The problem with DC resistance according to most pickup makers is that all it tells you is the length of the wire. A pickup is an inductive device that generates AC signals and what's really important is the number of turns and the magnetic field - just like a transformer or choke. Given a fixed number of turns of the same gauge wire, the resistance will vary significantly depending on how the coil is wound (layered, scattered, or uneven handwinding), how much tension was applied during winding (tight coil vs. a loose coil), the type and thickness of the wire insulation, and the size of the bobbin. Regardless of the resistance reading, the same number of turns will very closely equal the same inductance reading provided the strength and shape of the magnetic field is constant.

Inductance readings of vintage versus reissue pickups will give a true benchmark.
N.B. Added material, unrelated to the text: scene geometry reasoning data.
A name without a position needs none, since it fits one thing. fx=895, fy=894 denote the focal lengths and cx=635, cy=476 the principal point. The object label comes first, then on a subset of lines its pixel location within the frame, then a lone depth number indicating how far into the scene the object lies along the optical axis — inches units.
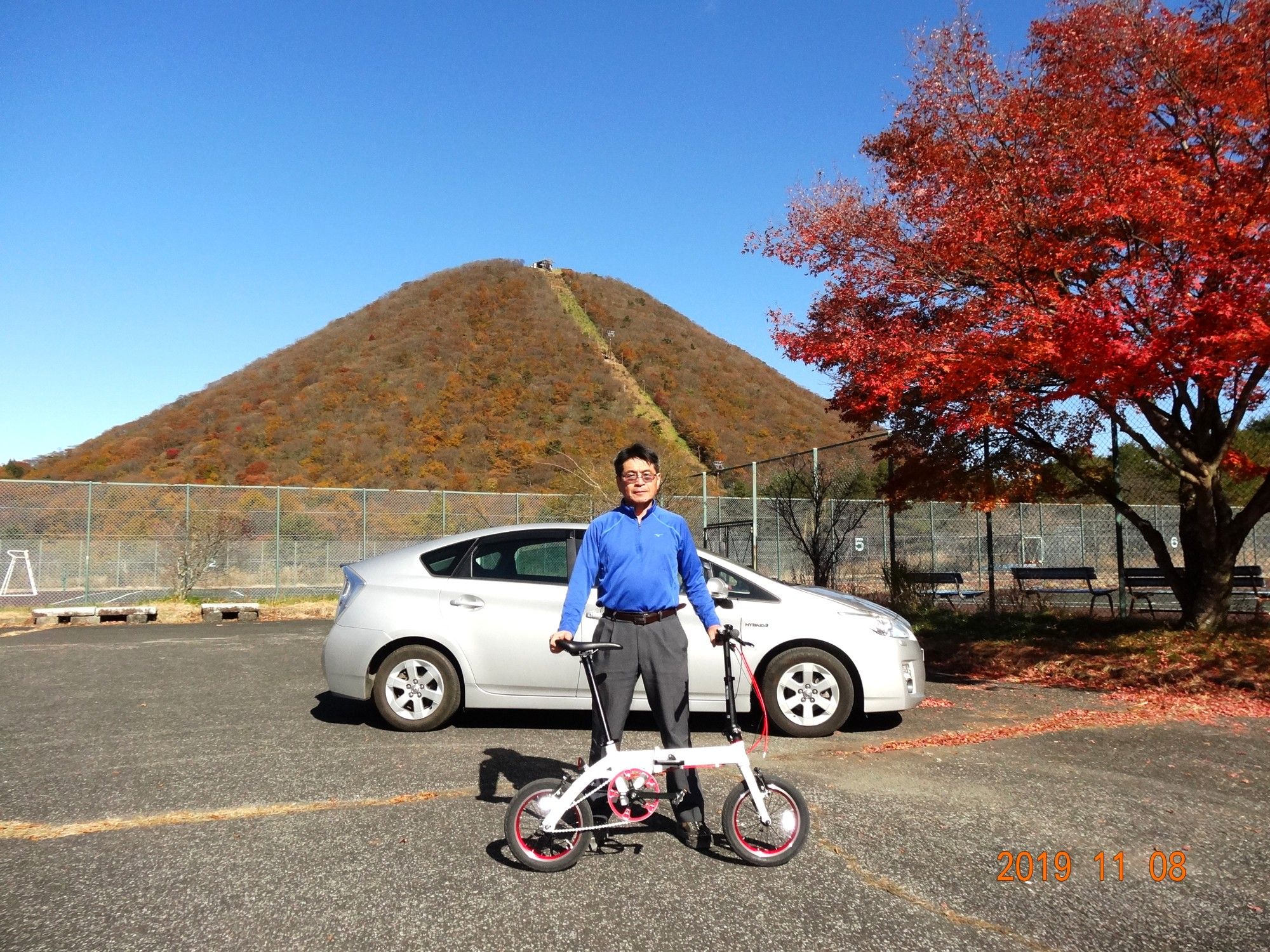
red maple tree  294.8
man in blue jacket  150.9
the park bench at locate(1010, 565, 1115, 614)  539.2
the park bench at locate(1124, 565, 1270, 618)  456.4
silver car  248.2
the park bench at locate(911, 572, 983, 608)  566.6
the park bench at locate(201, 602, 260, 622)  628.7
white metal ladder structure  794.8
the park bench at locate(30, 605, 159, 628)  595.5
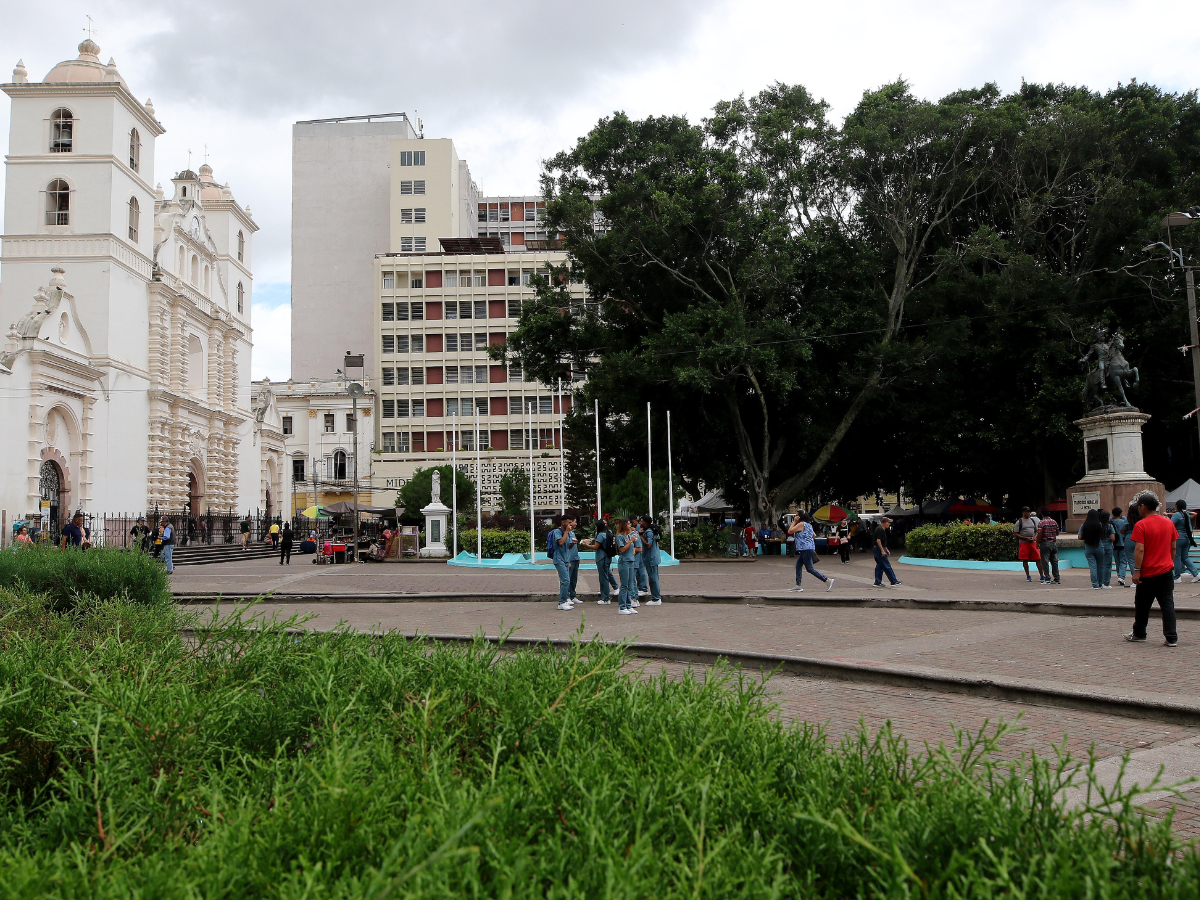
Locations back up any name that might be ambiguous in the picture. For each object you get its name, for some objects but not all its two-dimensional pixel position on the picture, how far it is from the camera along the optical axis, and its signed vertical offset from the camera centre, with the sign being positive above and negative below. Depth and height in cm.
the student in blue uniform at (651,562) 1614 -106
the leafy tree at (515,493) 3981 +42
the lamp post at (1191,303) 2209 +439
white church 3369 +840
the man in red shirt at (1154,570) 965 -84
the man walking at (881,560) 1831 -127
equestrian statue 2512 +311
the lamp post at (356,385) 3317 +476
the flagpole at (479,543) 2808 -122
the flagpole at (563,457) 5451 +289
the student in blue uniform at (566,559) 1552 -95
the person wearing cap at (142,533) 2557 -62
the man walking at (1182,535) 1667 -83
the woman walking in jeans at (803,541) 1767 -84
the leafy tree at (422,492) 4450 +64
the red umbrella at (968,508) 4175 -65
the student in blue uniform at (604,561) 1549 -101
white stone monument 3484 -78
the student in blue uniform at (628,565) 1466 -102
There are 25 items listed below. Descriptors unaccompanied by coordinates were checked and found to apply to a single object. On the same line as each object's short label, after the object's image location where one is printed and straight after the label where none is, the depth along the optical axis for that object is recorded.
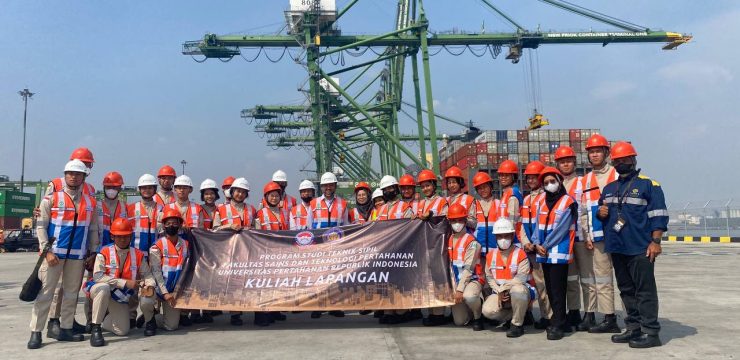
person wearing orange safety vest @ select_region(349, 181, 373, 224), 8.09
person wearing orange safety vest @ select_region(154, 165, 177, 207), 7.54
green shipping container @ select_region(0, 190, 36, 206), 41.19
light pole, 51.59
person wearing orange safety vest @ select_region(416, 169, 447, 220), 6.92
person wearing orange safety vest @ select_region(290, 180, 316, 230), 7.43
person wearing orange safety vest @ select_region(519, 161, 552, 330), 5.82
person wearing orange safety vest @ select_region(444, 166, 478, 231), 6.58
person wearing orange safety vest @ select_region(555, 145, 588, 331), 5.86
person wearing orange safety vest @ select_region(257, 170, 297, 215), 7.72
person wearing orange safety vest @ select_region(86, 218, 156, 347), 5.71
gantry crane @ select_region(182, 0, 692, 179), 28.72
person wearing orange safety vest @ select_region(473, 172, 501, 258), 6.28
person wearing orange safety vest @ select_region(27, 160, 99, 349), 5.66
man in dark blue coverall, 5.00
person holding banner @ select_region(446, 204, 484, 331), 5.84
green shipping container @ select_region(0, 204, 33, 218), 40.88
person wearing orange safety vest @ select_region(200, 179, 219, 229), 7.64
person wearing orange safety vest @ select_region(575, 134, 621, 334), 5.66
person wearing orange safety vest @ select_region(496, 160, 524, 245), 6.16
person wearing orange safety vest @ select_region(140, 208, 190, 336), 6.05
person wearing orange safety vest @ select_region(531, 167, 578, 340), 5.45
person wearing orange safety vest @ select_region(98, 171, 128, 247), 6.46
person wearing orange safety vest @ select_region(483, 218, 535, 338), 5.53
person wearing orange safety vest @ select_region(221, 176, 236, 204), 9.20
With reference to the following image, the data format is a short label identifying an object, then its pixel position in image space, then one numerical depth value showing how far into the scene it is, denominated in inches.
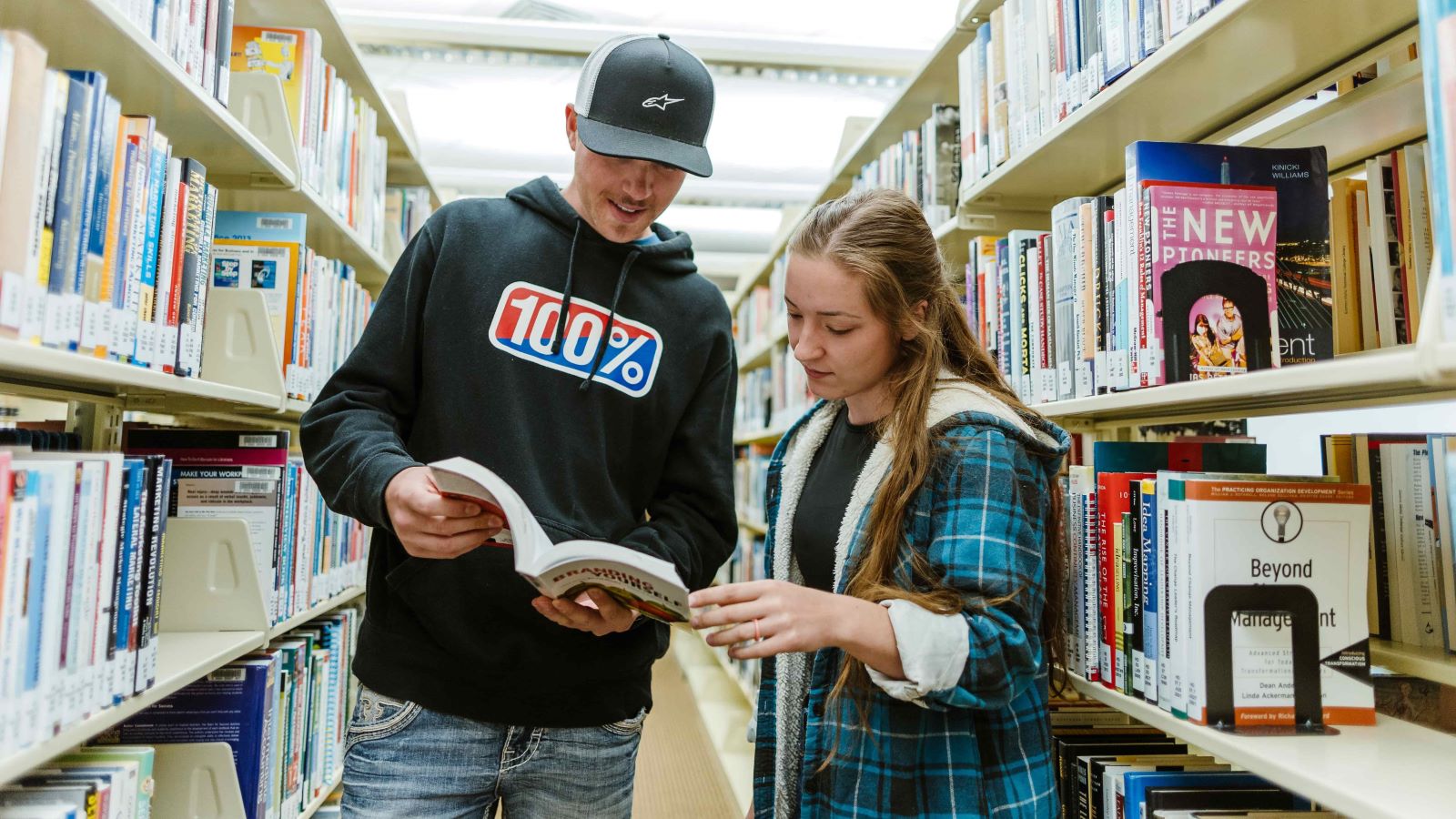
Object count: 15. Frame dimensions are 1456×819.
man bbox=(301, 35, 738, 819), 44.9
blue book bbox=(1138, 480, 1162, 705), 41.9
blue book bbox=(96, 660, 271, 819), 61.4
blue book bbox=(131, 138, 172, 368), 44.5
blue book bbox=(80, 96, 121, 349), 38.8
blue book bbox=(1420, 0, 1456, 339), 26.2
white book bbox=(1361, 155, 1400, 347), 45.2
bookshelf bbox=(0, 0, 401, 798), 38.7
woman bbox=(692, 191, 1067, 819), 37.1
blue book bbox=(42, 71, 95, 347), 36.0
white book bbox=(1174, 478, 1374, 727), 37.9
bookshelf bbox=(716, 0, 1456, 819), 30.5
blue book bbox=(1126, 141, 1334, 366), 43.1
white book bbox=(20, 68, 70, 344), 34.1
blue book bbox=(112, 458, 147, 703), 41.0
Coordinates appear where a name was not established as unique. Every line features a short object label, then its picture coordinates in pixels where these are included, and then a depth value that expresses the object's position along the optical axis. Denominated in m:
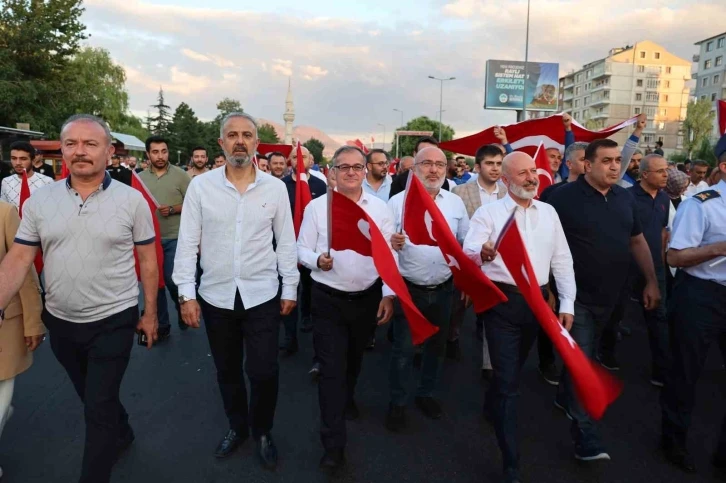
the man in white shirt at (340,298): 3.49
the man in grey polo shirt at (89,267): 2.89
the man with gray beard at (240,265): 3.37
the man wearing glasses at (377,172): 6.46
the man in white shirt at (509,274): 3.27
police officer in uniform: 3.38
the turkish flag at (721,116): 4.28
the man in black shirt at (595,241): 3.62
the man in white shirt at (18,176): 6.58
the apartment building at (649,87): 90.25
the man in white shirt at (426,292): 4.08
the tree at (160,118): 83.31
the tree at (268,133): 100.72
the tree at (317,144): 112.31
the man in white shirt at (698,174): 9.72
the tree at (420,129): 90.75
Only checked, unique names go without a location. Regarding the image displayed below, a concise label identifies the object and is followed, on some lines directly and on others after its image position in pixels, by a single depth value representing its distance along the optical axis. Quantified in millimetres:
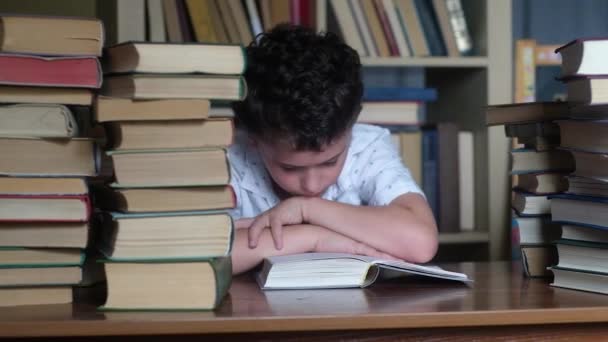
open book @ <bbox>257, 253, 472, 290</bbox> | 1827
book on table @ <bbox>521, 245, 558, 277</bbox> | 1969
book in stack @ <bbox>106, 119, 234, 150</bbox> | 1687
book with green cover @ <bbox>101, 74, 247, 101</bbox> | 1681
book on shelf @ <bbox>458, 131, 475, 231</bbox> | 3192
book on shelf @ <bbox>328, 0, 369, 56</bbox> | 3040
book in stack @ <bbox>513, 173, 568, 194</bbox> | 1963
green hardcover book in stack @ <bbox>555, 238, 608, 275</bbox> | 1824
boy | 2005
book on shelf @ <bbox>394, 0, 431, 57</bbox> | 3110
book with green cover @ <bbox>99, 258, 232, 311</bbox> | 1688
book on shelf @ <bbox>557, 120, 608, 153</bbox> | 1805
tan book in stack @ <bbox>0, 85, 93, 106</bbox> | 1705
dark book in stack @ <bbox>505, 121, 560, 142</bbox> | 1981
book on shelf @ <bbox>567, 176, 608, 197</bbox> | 1831
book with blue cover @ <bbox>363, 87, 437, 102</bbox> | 3076
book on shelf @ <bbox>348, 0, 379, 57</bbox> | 3069
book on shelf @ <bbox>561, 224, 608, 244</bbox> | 1845
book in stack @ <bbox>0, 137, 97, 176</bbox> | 1702
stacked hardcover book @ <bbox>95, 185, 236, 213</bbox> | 1688
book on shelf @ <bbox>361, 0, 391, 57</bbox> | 3076
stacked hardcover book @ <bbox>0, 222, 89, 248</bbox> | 1723
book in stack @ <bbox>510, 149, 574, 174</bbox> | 1971
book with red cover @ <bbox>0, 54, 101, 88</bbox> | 1694
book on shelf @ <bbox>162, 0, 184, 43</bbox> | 2963
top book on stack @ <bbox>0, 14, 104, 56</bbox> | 1694
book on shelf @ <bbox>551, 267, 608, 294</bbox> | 1811
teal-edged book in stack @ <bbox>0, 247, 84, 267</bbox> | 1726
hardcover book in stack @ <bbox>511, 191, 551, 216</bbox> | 1972
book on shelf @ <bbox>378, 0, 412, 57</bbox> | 3089
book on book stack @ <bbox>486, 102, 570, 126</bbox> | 1990
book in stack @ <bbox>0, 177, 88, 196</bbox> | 1699
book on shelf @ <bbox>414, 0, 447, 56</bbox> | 3138
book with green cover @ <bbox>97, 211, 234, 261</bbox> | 1681
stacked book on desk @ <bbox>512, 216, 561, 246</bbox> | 1976
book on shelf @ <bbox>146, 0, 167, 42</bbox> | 2932
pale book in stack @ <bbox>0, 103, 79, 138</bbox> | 1701
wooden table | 1625
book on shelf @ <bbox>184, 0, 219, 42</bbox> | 2971
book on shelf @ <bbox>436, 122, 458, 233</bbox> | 3135
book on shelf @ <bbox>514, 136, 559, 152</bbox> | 1981
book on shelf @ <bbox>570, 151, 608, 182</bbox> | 1808
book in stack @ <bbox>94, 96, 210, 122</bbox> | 1682
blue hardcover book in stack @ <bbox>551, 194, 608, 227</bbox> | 1821
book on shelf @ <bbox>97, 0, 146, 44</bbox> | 2878
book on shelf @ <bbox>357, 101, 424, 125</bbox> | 3095
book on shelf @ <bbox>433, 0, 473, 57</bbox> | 3125
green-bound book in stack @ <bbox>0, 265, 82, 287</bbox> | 1729
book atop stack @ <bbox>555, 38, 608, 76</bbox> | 1783
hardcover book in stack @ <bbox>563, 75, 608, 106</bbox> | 1777
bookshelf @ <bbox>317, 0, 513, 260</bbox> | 3076
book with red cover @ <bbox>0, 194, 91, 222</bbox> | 1703
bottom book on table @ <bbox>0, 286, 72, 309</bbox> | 1734
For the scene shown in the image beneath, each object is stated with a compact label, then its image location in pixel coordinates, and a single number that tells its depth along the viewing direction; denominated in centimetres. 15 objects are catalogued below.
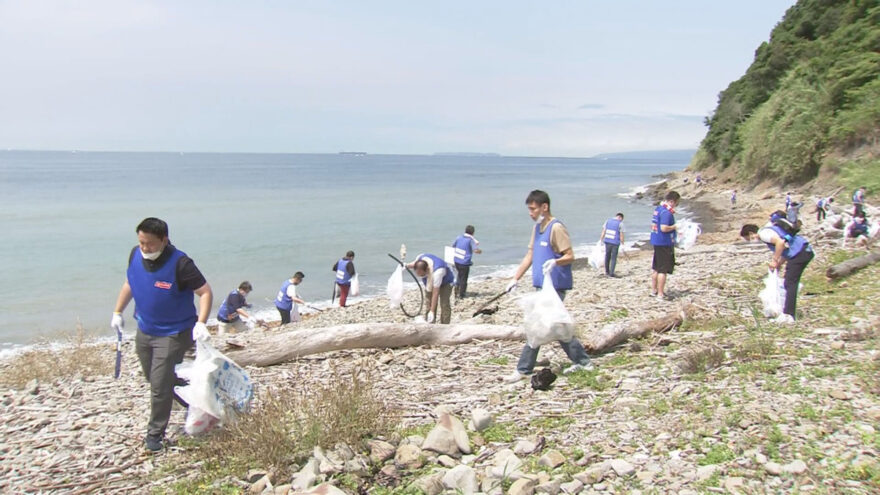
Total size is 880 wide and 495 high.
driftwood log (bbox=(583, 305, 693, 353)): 707
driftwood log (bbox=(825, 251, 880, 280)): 1079
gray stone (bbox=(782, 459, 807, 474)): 382
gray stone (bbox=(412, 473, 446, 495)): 405
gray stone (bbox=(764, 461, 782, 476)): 385
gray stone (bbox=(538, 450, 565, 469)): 430
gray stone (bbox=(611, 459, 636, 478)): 410
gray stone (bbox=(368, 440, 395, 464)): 454
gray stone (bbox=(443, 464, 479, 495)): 399
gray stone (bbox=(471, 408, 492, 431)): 501
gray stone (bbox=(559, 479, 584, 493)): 394
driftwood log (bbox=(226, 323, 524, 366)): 751
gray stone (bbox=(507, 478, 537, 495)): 389
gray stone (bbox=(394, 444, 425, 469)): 448
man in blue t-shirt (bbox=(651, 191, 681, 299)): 1047
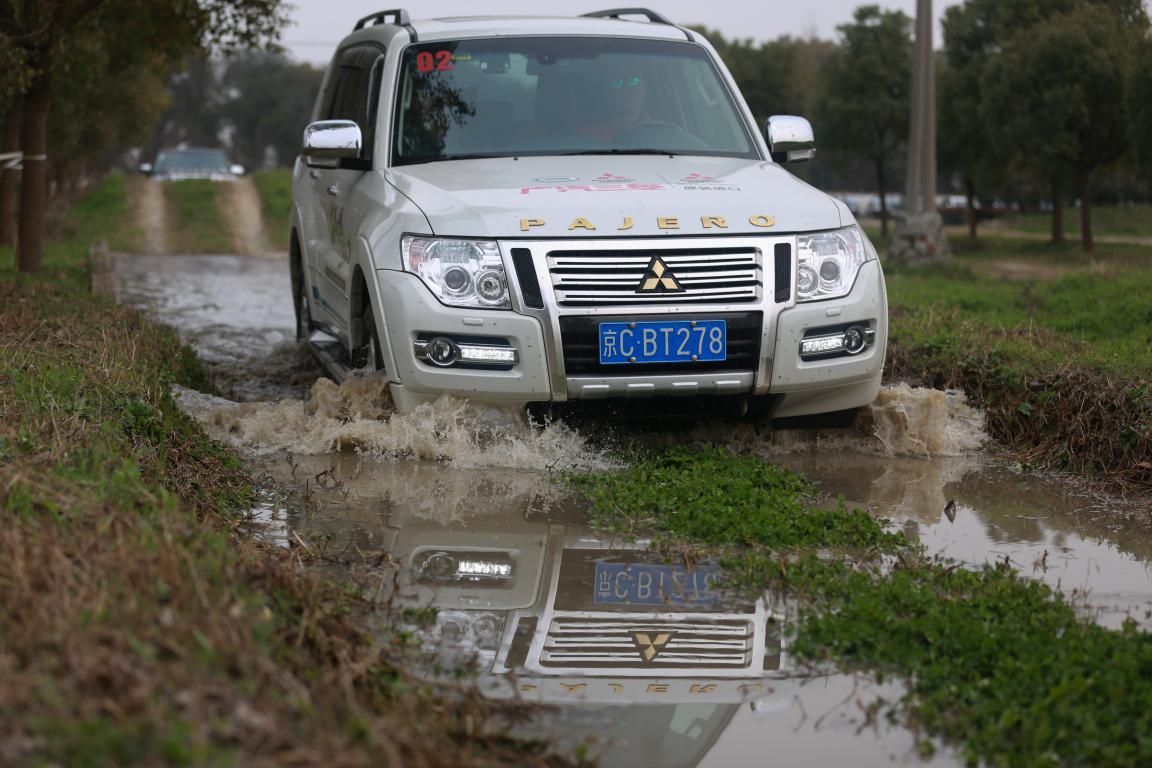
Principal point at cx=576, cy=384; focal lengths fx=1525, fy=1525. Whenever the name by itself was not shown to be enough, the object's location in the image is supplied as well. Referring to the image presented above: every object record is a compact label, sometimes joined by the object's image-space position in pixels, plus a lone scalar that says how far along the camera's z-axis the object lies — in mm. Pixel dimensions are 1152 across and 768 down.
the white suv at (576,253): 6098
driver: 7469
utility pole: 20984
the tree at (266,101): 88750
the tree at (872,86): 50250
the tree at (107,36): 13391
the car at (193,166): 39281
Unfortunately, it's not easy to measure inductance with a simple digital multimeter and no one would be silly enough to unwind a perfectly good vintage pickup just to count the number of windings. And that's where the pickup makers have an advantage -- they can dissect a dead vintage pickup and count the number of windings. Perhaps that's one reason why their pickups sound so accurate.

To summarize: reissue guitars are generally not 100% accurate reproductions of the originals though some recent offerings (notably from Fender) come very close; manufacturing reissue pickups to sound exactly like originals is based on science, but is more of an art; most players like reissues just the way they are, but some strive to make the reissue more accurate in terms of looks and/or sound.

And the conclusions are: if you want true vintage tone, buy an original vintage guitar if you can afford it. If not, you can make a reissue more vintage sounding with aftermarket pickups or, in the case of Ric toaster pickups, an unwinding or rewinding procedure. Depending on the type of vintage tone you are searching for, you may have to use vintage style strings as well, and we'll look at strings next month.